*WORK TO BE COMPLETED*
Each line below should be written out exactly, with none skipped.

(Object localization data)

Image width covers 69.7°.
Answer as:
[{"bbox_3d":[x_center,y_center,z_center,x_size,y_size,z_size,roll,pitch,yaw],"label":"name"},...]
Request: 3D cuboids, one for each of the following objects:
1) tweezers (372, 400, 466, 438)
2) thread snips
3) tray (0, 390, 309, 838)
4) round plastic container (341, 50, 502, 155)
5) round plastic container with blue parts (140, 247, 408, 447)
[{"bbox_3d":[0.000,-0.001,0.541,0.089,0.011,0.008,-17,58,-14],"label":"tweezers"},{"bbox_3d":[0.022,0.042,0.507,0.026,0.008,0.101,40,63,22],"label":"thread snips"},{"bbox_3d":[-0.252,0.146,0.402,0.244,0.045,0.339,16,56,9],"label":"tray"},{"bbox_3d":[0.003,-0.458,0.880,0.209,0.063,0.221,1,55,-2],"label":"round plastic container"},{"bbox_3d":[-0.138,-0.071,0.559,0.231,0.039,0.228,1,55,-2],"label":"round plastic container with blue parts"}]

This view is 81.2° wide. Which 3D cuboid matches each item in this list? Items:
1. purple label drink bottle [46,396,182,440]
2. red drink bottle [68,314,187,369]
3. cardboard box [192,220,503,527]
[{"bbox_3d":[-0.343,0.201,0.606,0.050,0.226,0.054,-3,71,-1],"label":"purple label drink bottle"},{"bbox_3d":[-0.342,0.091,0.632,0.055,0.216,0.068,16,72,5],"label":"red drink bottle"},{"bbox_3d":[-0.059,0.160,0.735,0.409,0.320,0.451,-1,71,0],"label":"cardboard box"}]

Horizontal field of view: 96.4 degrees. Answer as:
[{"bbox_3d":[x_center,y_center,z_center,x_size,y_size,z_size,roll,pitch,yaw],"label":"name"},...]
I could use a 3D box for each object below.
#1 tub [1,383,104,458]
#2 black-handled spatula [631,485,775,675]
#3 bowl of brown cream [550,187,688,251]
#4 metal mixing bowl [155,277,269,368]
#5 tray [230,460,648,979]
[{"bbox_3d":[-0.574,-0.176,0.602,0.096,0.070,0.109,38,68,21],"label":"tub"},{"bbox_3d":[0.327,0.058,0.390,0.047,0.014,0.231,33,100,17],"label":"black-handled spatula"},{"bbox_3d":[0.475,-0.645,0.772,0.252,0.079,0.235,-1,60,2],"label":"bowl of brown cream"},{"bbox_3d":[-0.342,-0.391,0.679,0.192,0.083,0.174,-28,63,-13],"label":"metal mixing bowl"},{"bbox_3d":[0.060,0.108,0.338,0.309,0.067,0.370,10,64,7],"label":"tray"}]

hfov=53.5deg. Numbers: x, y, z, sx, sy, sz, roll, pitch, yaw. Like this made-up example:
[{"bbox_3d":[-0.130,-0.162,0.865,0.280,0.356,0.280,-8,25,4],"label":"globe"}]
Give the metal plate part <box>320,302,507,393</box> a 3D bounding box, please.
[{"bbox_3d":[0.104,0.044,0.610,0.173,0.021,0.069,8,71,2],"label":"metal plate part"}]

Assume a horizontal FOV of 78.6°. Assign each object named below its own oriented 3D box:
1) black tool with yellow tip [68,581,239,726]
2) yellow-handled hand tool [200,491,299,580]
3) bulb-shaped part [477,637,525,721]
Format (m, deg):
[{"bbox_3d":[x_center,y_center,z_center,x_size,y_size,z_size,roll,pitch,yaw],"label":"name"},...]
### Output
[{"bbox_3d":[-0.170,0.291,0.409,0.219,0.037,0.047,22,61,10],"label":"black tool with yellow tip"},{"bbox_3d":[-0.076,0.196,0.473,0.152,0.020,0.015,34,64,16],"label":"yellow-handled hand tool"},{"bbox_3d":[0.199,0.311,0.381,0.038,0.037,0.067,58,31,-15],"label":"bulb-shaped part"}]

*FINISHED TASK*
Image width covers 69.7°.
Answer as:
[{"bbox_3d":[x_center,y_center,z_center,x_size,y_size,z_size,roll,pitch,yaw],"label":"name"},...]
Request: 3D cuboids, one for each of the following objects:
1) tweezers (372, 400, 466, 438)
2) thread snips
3) tray (0, 390, 309, 838)
4) round plastic container (341, 50, 502, 155)
5) round plastic container with blue parts (140, 247, 408, 447)
[{"bbox_3d":[0.000,-0.001,0.541,0.089,0.011,0.008,-17,58,-14],"label":"tweezers"},{"bbox_3d":[0.022,0.042,0.507,0.026,0.008,0.101,40,63,22],"label":"thread snips"},{"bbox_3d":[-0.252,0.146,0.402,0.244,0.045,0.339,16,56,9],"label":"tray"},{"bbox_3d":[0.003,-0.458,0.880,0.209,0.063,0.221,1,55,-2],"label":"round plastic container"},{"bbox_3d":[-0.138,-0.071,0.559,0.231,0.039,0.228,1,55,-2],"label":"round plastic container with blue parts"}]

This view is 81.2° wide. Which 3D cuboid matches each item in this list? Items:
1. purple label drink bottle [46,396,182,440]
2. red drink bottle [68,314,187,369]
3. cardboard box [192,220,503,527]
[{"bbox_3d":[-0.343,0.201,0.606,0.050,0.226,0.054,-3,71,-1],"label":"purple label drink bottle"},{"bbox_3d":[-0.342,0.091,0.632,0.055,0.216,0.068,16,72,5],"label":"red drink bottle"},{"bbox_3d":[-0.059,0.160,0.735,0.409,0.320,0.451,-1,71,0],"label":"cardboard box"}]

Horizontal field of view: 96.4 degrees. Answer as:
[{"bbox_3d":[x_center,y_center,z_center,x_size,y_size,z_size,roll,pitch,yaw],"label":"name"},...]
I could use a 3D box for each object below.
#1 tub [1,383,104,458]
#2 black-handled spatula [631,485,775,675]
#3 bowl of brown cream [550,187,688,251]
#4 metal mixing bowl [155,277,269,368]
#5 tray [230,460,648,979]
[{"bbox_3d":[-0.574,-0.176,0.602,0.096,0.070,0.109,38,68,21],"label":"tub"},{"bbox_3d":[0.327,0.058,0.390,0.047,0.014,0.231,33,100,17],"label":"black-handled spatula"},{"bbox_3d":[0.475,-0.645,0.772,0.252,0.079,0.235,-1,60,2],"label":"bowl of brown cream"},{"bbox_3d":[-0.342,-0.391,0.679,0.192,0.083,0.174,-28,63,-13],"label":"metal mixing bowl"},{"bbox_3d":[0.060,0.108,0.338,0.309,0.067,0.370,10,64,7],"label":"tray"}]

hfov=53.5deg. Numbers: x, y, z, sx, sy, sz, roll, pitch, yaw. Like this made-up example:
[{"bbox_3d":[-0.130,-0.162,0.865,0.280,0.356,0.280,-8,25,4],"label":"globe"}]
Give the metal plate part <box>320,302,507,393</box> a 3D bounding box, please.
[{"bbox_3d":[0.104,0.044,0.610,0.173,0.021,0.069,8,71,2],"label":"metal plate part"}]

Assume a horizontal FOV of 78.6°. Assign each object named below its own oriented 3D box:
1) black tool with yellow tip [68,581,239,726]
2) yellow-handled hand tool [200,491,299,580]
3) bulb-shaped part [477,637,525,721]
Format (m, deg):
[{"bbox_3d":[x_center,y_center,z_center,x_size,y_size,z_size,roll,pitch,yaw],"label":"name"},...]
### Output
[{"bbox_3d":[-0.170,0.291,0.409,0.219,0.037,0.047,22,61,10],"label":"black tool with yellow tip"},{"bbox_3d":[-0.076,0.196,0.473,0.152,0.020,0.015,34,64,16],"label":"yellow-handled hand tool"},{"bbox_3d":[0.199,0.311,0.381,0.038,0.037,0.067,58,31,-15],"label":"bulb-shaped part"}]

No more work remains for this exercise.